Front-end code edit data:
________

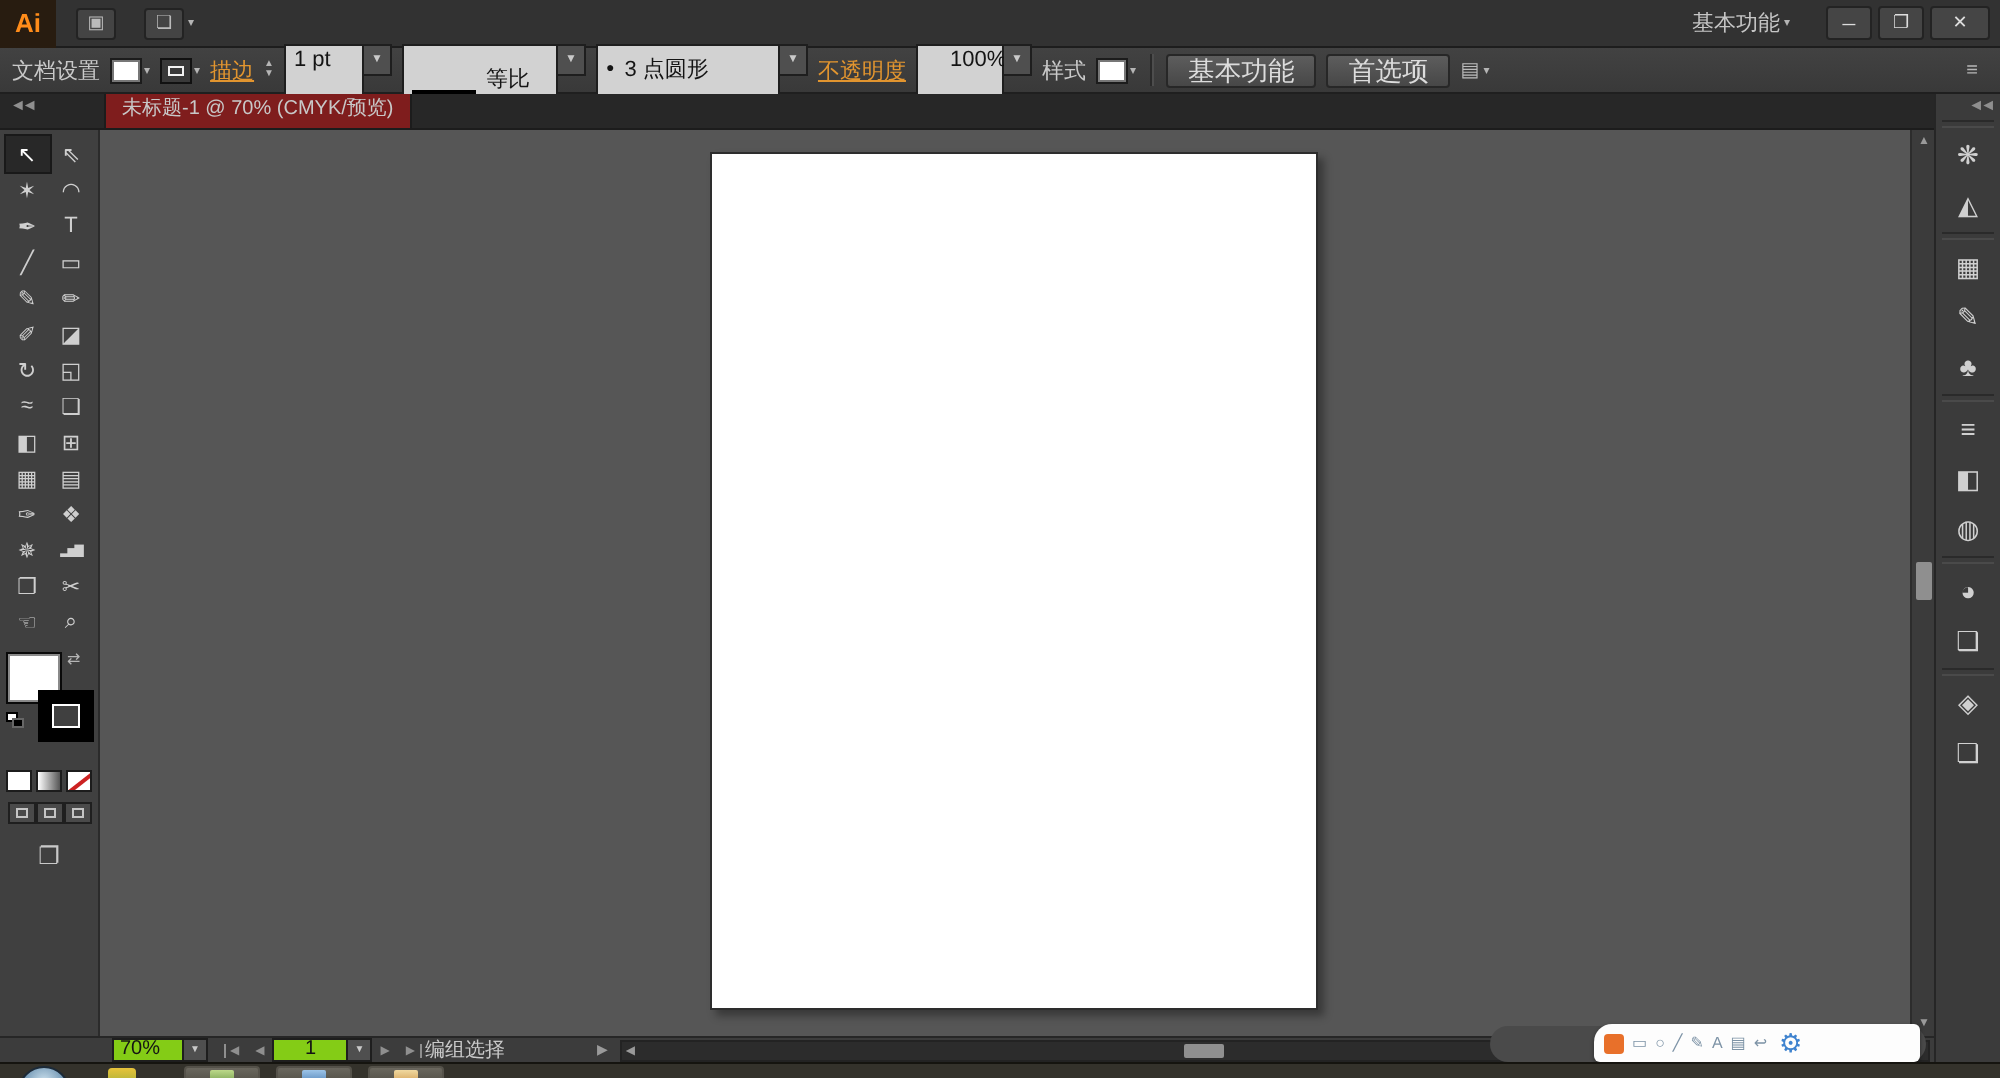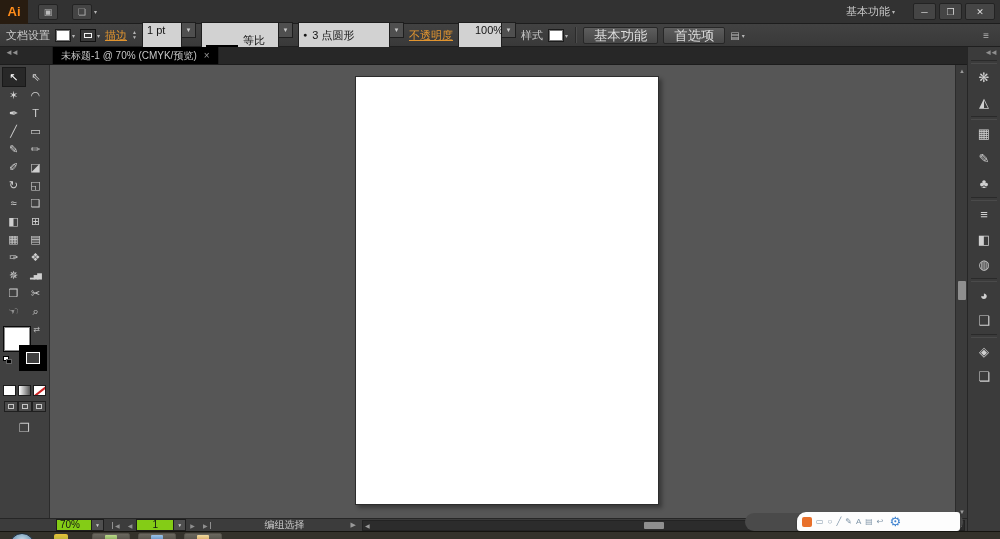--- a/index.html
+++ b/index.html
@@ -42,7 +42,7 @@
   
   .tabbar { position:absolute; left:0; top:47px; width:967px; height:18px; background:#272727; border-bottom:1px solid #1c1c1c; display:flex; align-items:stretch; }
   .tb-collapse { width:52px; color:#8f8f8f; font-size:8px; letter-spacing:-2px; padding:1px 0 0 5px; }
-  .tab { background:#000000; border-right:1px solid #1c1c1c; border-left:1px solid #1c1c1c; color:#c8c8c8; font-size:10px; display:flex; align-items:center; padding:0 8px; gap:7px; }
+  .tab { background:#7f1d1d; border-right:1px solid #1c1c1c; border-left:1px solid #1c1c1c; color:#c8c8c8; font-size:10px; display:flex; align-items:center; padding:0 8px; gap:7px;flex-direction:column; }
   .tab-close { color:#9a9a9a; font-size:10px; }
 
   

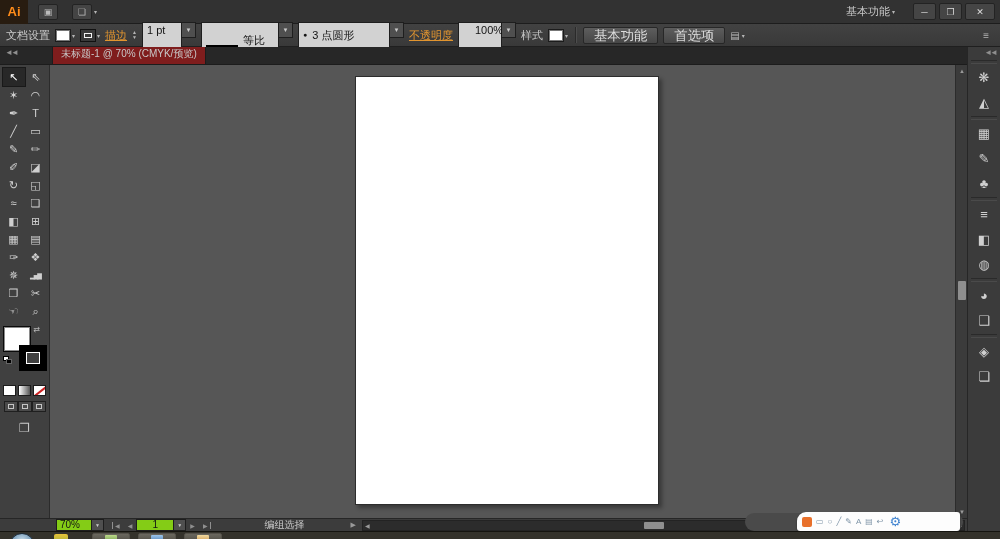--- a/index.html
+++ b/index.html
@@ -95,7 +95,7 @@
   .sb-nav { color:#8f8f8f; font-size:6px; padding:0 4px; }
   .sb-nav.first { border-left:1px solid #8f8f8f; margin-left:8px; padding-left:2px; }
   .sb-nav.last { border-right:1px solid #8f8f8f; margin-right:2px; padding-right:2px; }
-  .sb-status { color:#c9c9c9; margin-left:52px; }
+  .sb-status { color:#c9c9c9; }
   .sb-flyout { color:#9a9a9a; font-size:7px; margin-left:46px; }
   .hscroll { flex:1; position:relative; height:11px; background:#2c2c2c; border:1px solid #232323; margin-left:6px; }
   .hs-arrow { position:absolute; top:0; height:9px; display:flex; align-items:center; color:#9a9a9a; font-size:6px; }

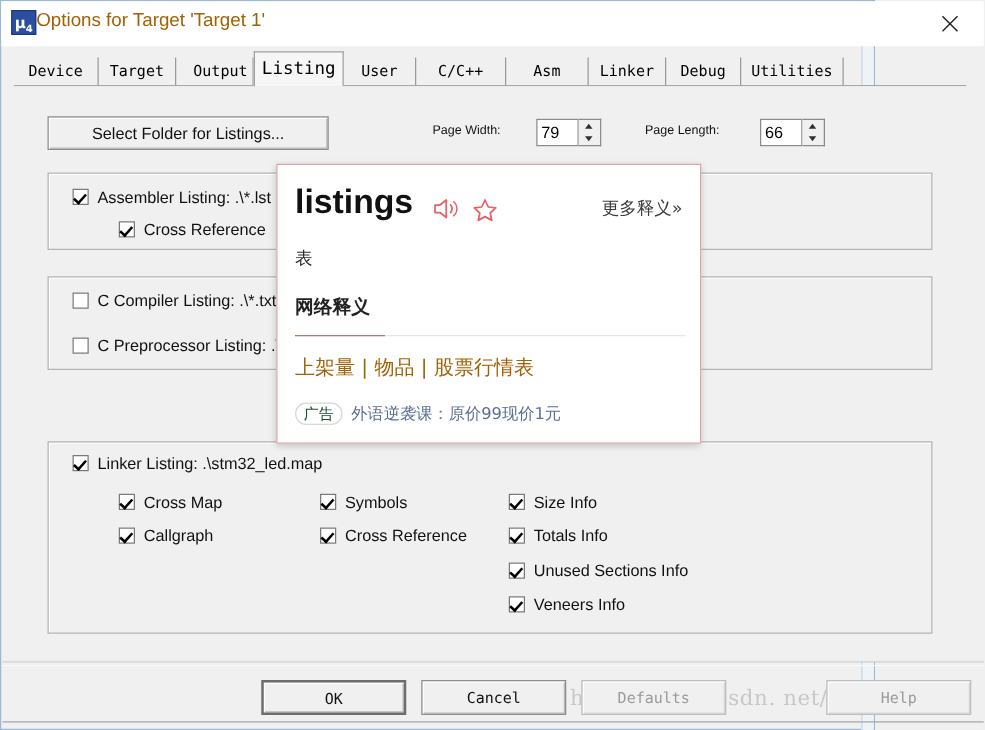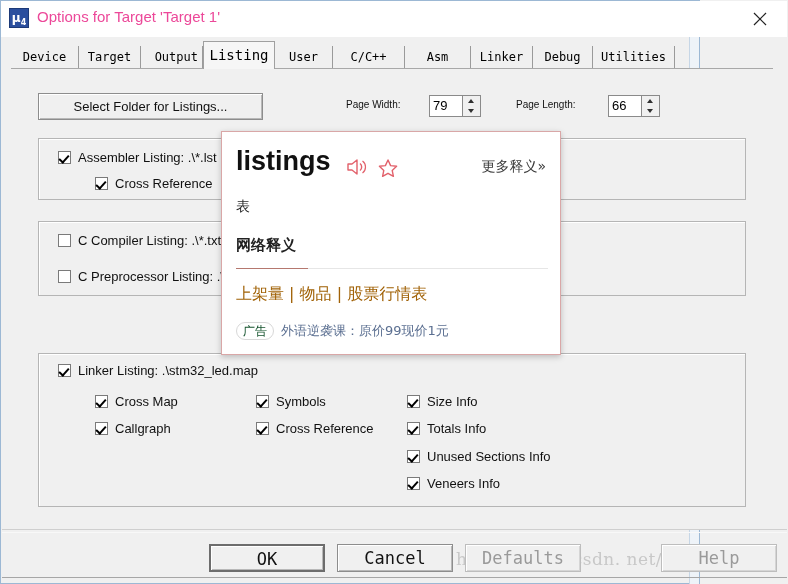--- a/index.html
+++ b/index.html
@@ -58,9 +58,9 @@
   }
   .title-text {
     position: absolute;
-    left: 36px; top: 7px;
+    left: 28px; top: 7px;
     font-size: 15px;
-    color: #ec4899;
+    color: #a16207;
     font-family: "Liberation Sans", sans-serif;
     white-space: nowrap;
   }

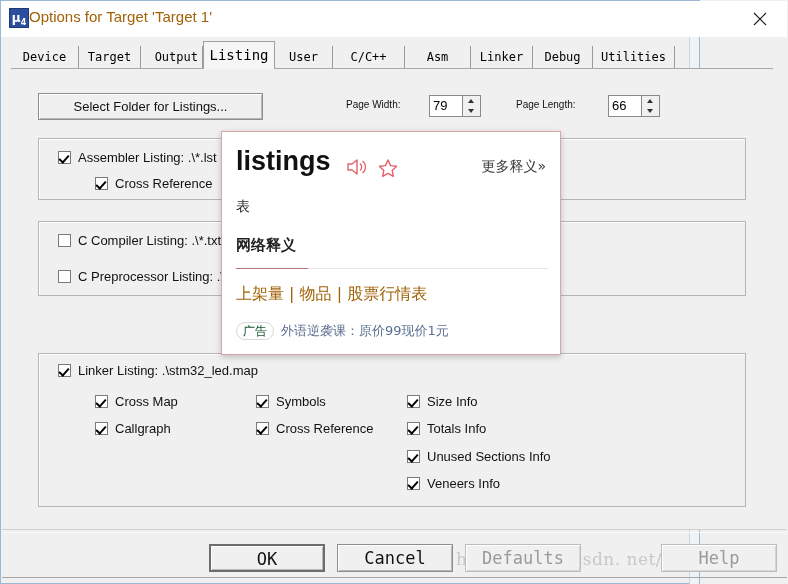--- a/index.html
+++ b/index.html
@@ -256,7 +256,7 @@
   #help-btn     { left: 660px; top: 543px; width: 116px; height: 28px; line-height: 26px; }
   .btn.dlgfont {
     font-family: "DejaVu Sans Mono", monospace;
-    font-size: 17px;
+    font-size: 12px;
   }
   #ok-btn { border: 2px solid #6d6d6d; }
   #defaults-btn, #help-btn {

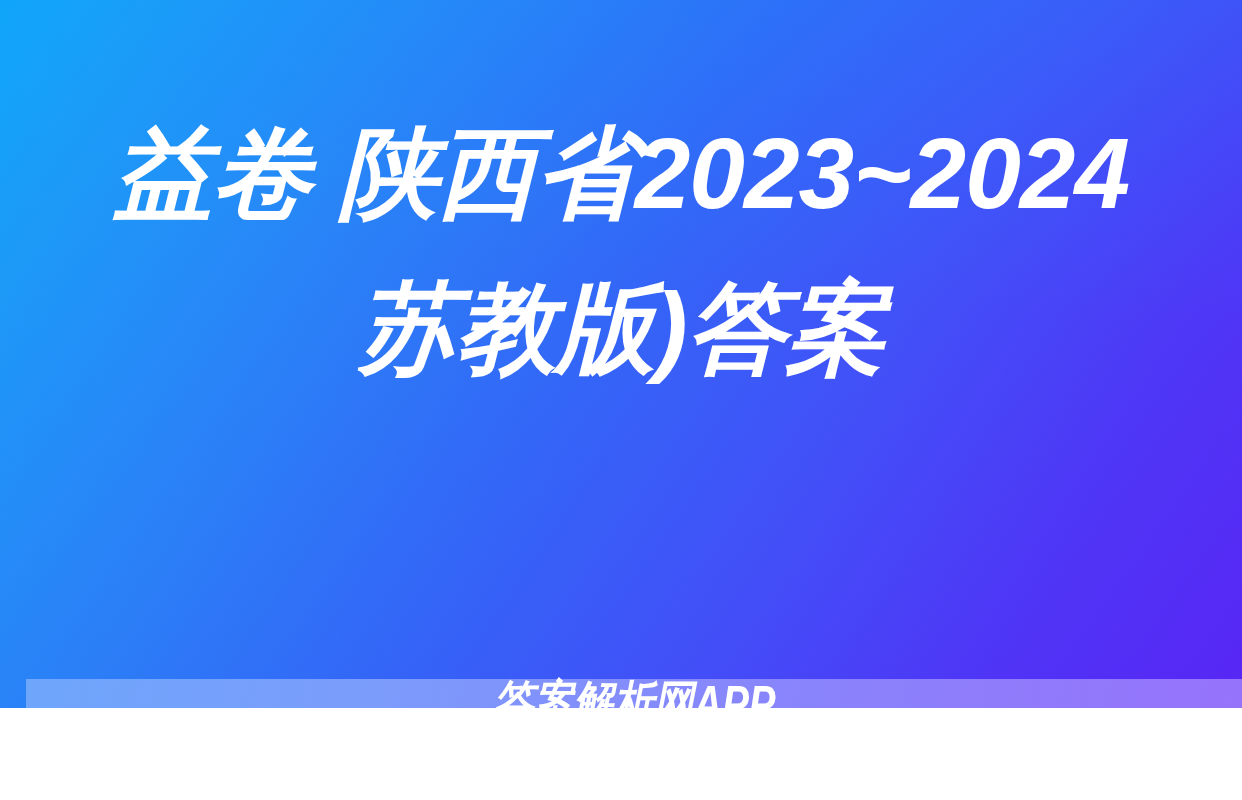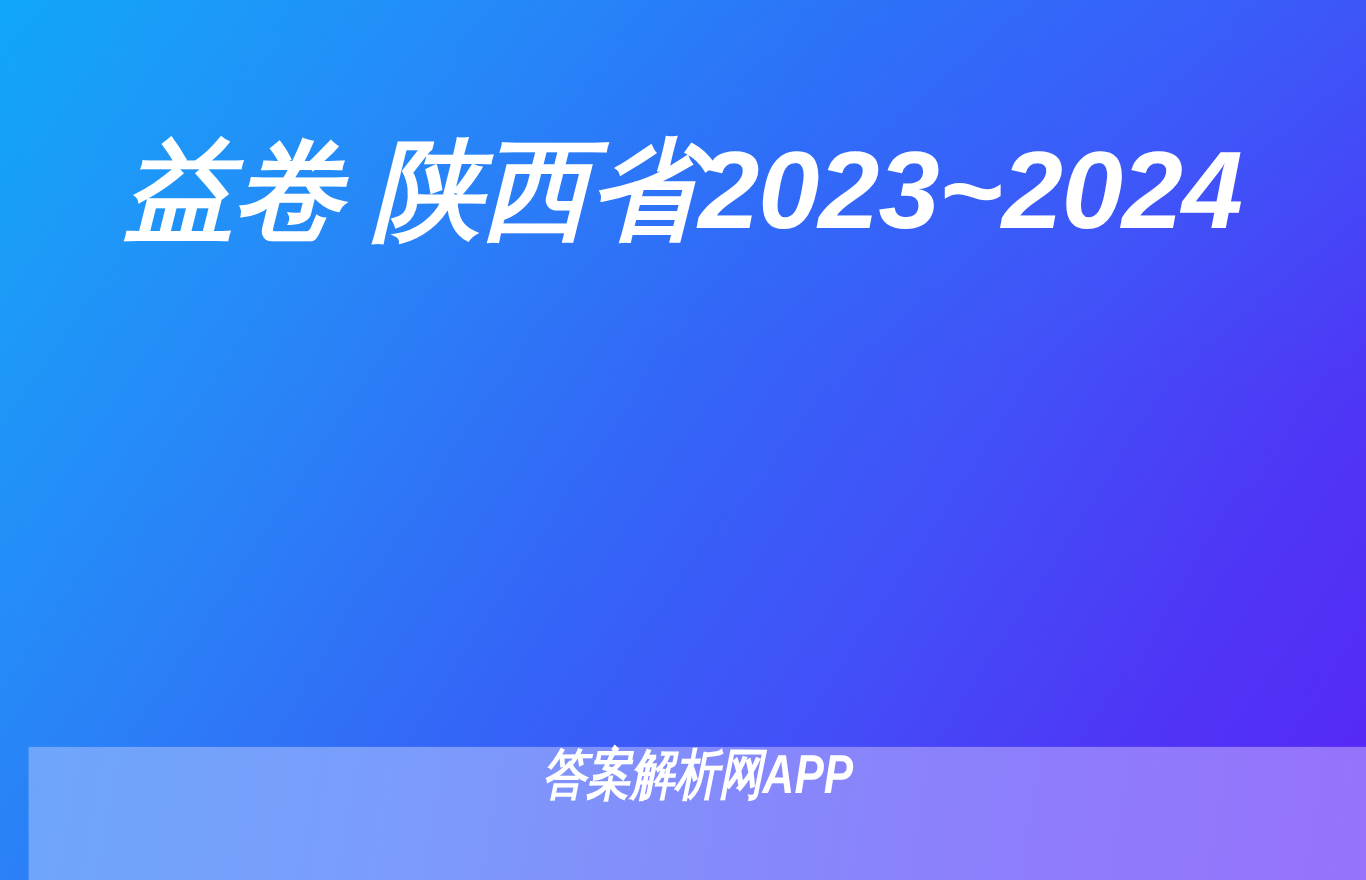--- a/index.html
+++ b/index.html
@@ -13,7 +13,7 @@
   #poster {
     position: relative;
     width: 1242px;
-    height: 800px;
+    height: 708px;
     overflow: hidden;
     box-sizing: border-box;
   }

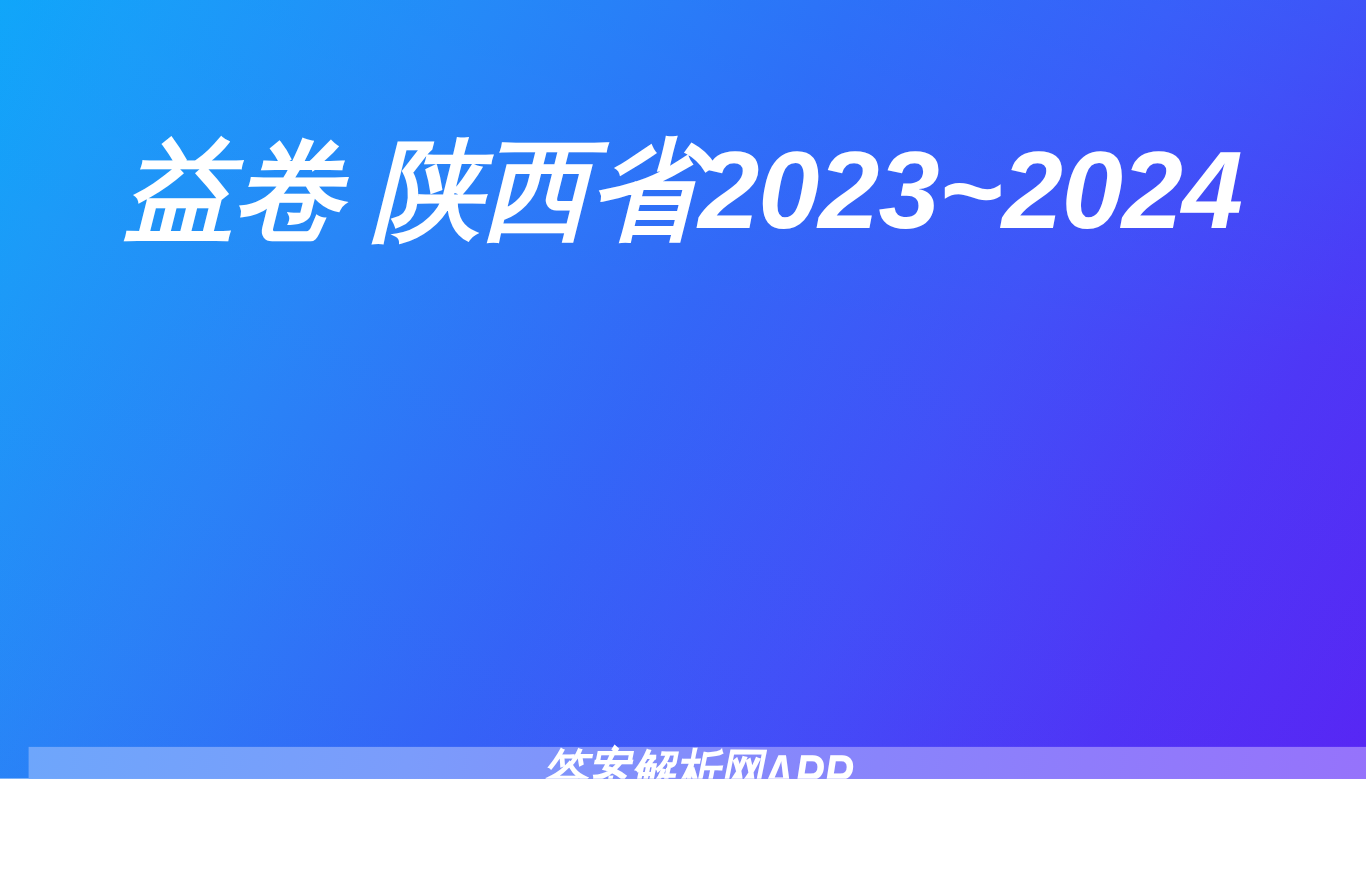--- a/index.html
+++ b/index.html
@@ -111,6 +111,7 @@
 
   <div id="title-wrap">
     <span class="title-line">益卷 陕西省2023~2024</span>
+    <span class="title-line">苏教版)答案</span>
   </div>
 
   <div id="footer-band">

________

▶ _Prompt_
From the records above, transcribe only the stretch from the line with "660px; top: 543px;" through the line with "-111,6 +111,7 @@", keeping both ends. Omit pictures.

▶ _Written answer_
   #help-btn     { left: 660px; top: 543px; width: 116px; height: 28px; line-height: 26px; }
   .btn.dlgfont {
     font-family: "DejaVu Sans Mono", monospace;
-    font-size: 17px;
+    font-size: 12px;
   }
   #ok-btn { border: 2px solid #6d6d6d; }
   #defaults-btn, #help-btn {

--- a/index.html
+++ b/index.html
@@ -13,7 +13,7 @@
   #poster {
     position: relative;
     width: 1242px;
-    height: 800px;
+    height: 708px;
     overflow: hidden;
     box-sizing: border-box;
   }

--- a/index.html
+++ b/index.html
@@ -111,6 +111,7 @@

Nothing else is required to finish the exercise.